Ich denke auch, dass die Freiräume da sind, wenn man sich vorher Gedanken darüber macht, wofür man KI einsetzen möchte.
Daraus abgeleitet kann man – analog zum oder auf Basis des Verfahrensverzeichnisses – KI-Verfahren aufnehmen und relativ schnell in die Klassen der KI-Verordnung einteilen.
Nimmt man zudem mit auf, welche mit personenbezogenen Daten als Input arbeiten, hat man schon die abgegrenzt, die der DSGVO direkt unterfallen.
Die sollte man einer DSFA unterziehen, bei der der Datenschutzbeauftragte unterstützt.
Parallel kann man (ggf. mit anwaltlicher Unterstützung) eine Richtlinie zum Umgang mit KI aufsetzen – am besten und wirkungsvollsten, in dem man das mit den Mitarbeitern macht, die bereits mit KI-Tools arbeiten. Was sollte darin geregelt sein? Ganz klassisch:
Wozu darf KI eingesetzt werden,
was ist ein No-Go,
bei welchen Informationen muss man vorsichtig sein,
wer trägt die Verantwortung und
wen kann man im Zweifel fragen.
Wer bestellt die KI und
wer bezahlt sie.
Arbeitsmittel nicht privat nutzen und Privatmittel nicht für die Arbeit als Abbinder.
Damit hat man schon einmal ein Gerüst, das für spezielle Anwendungen dann ergänzt und erweitert werden kann:
Bei KI-generierten Bildern immer einen Hinweis darauf aufnehmen;
Keine Daten, die einem NDA unterliegen, in fremde KI-Systeme;
Keine Daten, die einem fremden Urheberschutz unterliegen, verwenden;
Verweise, Zitate und Fakten vor Veröffentlichung prüfen;
Sicherheitsmaßnahmen bei Umgang mit KI-Modellen;
Die Liste ist natürlich nicht vollständig, und sie ignoriert Spezialfälle außerhalb des normalen Einsatzes von ChatGPT, Midjourney & Co – aber, seien wir ehrlich, wenn mehr an KI eingekauft werden soll, ist meistens sowieso ein Projekt dahinter, bei dem Einkauf und Compliance dann eh beteiligt sein sollten.

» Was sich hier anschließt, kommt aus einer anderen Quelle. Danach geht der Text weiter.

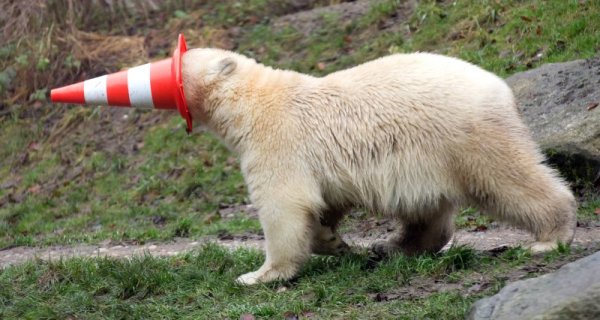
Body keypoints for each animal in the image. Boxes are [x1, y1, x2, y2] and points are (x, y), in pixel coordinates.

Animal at [182, 48, 576, 284]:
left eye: (181, 60)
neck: (251, 103)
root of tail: (501, 89)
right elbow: (322, 205)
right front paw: (333, 242)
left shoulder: (279, 142)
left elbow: (286, 206)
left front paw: (259, 275)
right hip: (427, 157)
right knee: (426, 211)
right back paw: (392, 246)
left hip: (467, 137)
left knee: (508, 181)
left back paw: (550, 237)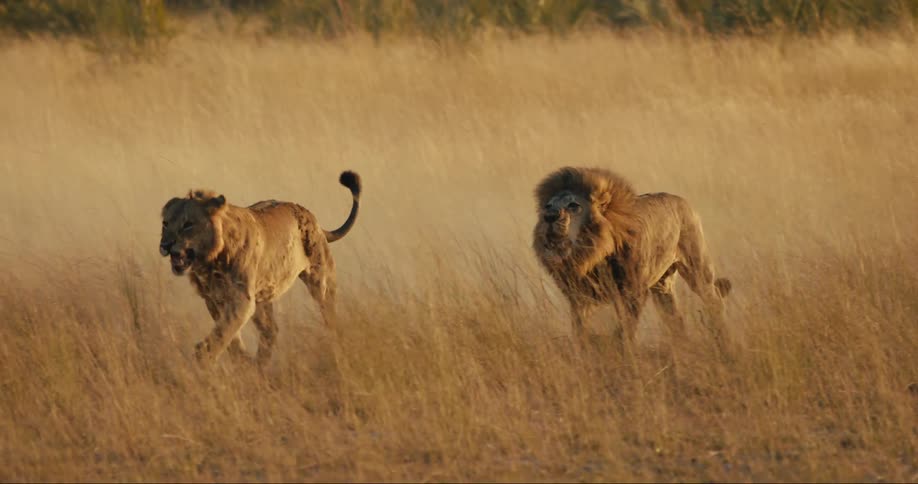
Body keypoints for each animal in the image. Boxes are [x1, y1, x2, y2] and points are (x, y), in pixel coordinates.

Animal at [159, 171, 361, 366]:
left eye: (188, 225)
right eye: (165, 223)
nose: (165, 245)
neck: (209, 262)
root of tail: (313, 219)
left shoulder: (242, 299)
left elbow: (224, 331)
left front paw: (204, 355)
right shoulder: (213, 299)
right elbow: (229, 334)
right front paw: (240, 360)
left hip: (322, 281)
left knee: (329, 316)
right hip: (263, 296)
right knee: (271, 330)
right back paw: (259, 366)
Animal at [533, 167, 732, 357]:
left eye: (573, 205)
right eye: (548, 206)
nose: (549, 216)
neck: (590, 256)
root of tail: (680, 199)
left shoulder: (632, 292)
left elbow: (624, 330)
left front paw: (624, 355)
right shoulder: (580, 297)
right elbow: (580, 330)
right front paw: (583, 354)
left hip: (698, 270)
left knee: (714, 300)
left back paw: (724, 344)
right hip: (662, 286)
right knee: (675, 318)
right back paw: (683, 349)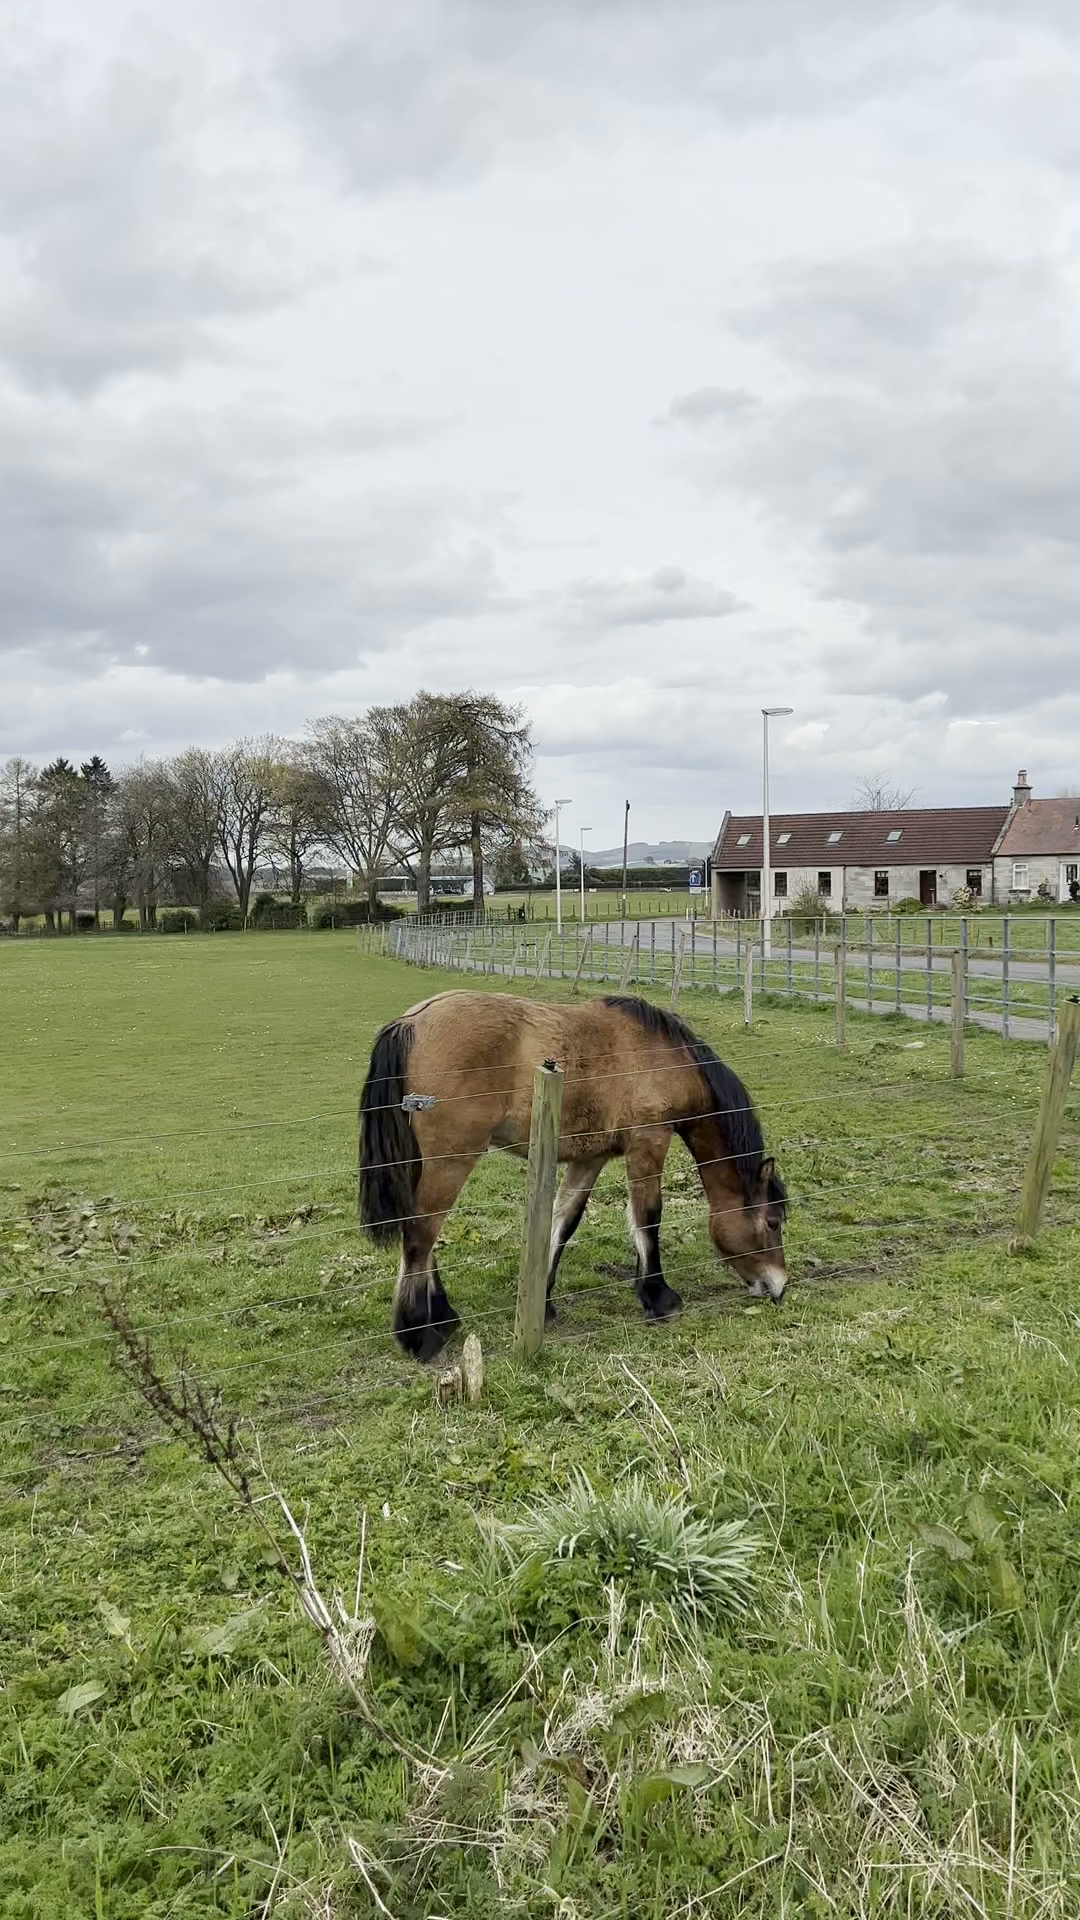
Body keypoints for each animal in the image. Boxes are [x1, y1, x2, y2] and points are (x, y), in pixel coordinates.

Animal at [357, 998, 787, 1359]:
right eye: (772, 1222)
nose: (778, 1287)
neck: (663, 1056)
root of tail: (409, 1023)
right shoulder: (648, 1142)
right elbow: (648, 1218)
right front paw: (659, 1298)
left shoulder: (591, 1158)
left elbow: (564, 1222)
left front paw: (543, 1304)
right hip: (451, 1160)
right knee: (421, 1232)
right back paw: (418, 1334)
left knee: (422, 1234)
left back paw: (442, 1317)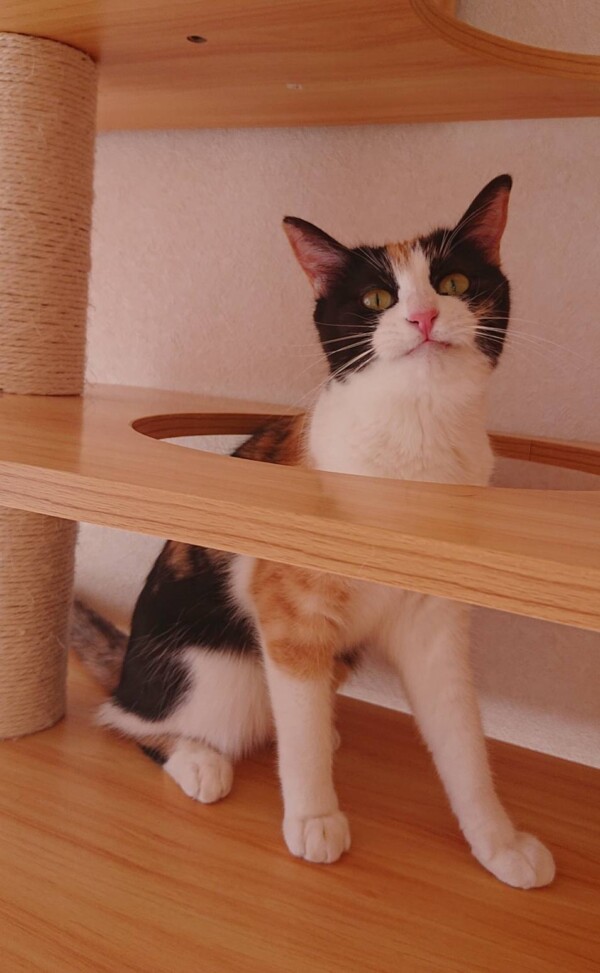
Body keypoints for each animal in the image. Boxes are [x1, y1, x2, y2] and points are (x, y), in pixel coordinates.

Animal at [73, 174, 555, 889]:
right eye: (379, 298)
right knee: (129, 719)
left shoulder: (434, 623)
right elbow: (297, 734)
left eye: (454, 282)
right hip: (218, 675)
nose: (423, 318)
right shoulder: (289, 613)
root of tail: (129, 663)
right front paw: (313, 818)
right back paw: (197, 759)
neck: (415, 454)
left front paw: (498, 841)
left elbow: (462, 736)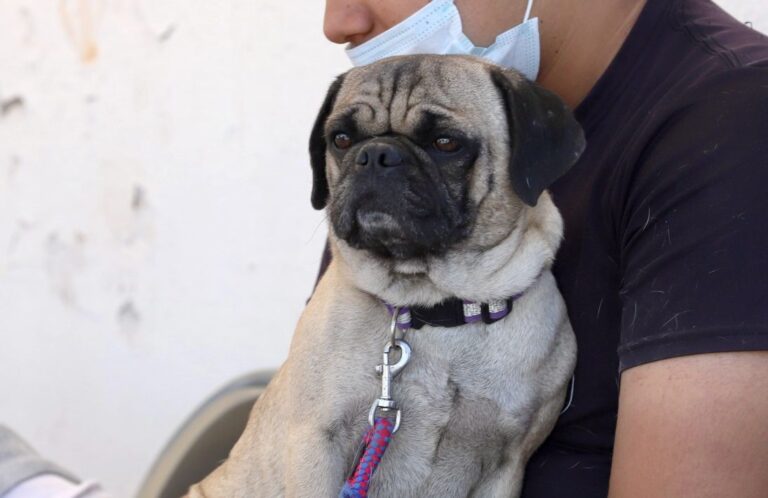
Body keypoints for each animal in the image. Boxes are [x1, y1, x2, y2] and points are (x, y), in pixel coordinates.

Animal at [189, 55, 584, 498]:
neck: (432, 304)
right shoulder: (316, 442)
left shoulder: (506, 466)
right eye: (341, 139)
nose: (376, 154)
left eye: (446, 143)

Hat man selbst nicht die nötige Übersicht über die Prozesse innerhalb des Unternehmens, sollten spätestens die Manager der entsprechenden Ebenen sie haben. Die wenigsten Geschäftsführer kümmern sich selbst um die Arbeitssicherheitsmaßnahmen, für die sie haften, in diesem Bereich wird es am Ende nicht anders sein.
Und ja, jedes Compliance-Regime ist ein Magnet für Berater jeglicher Expertisegrade.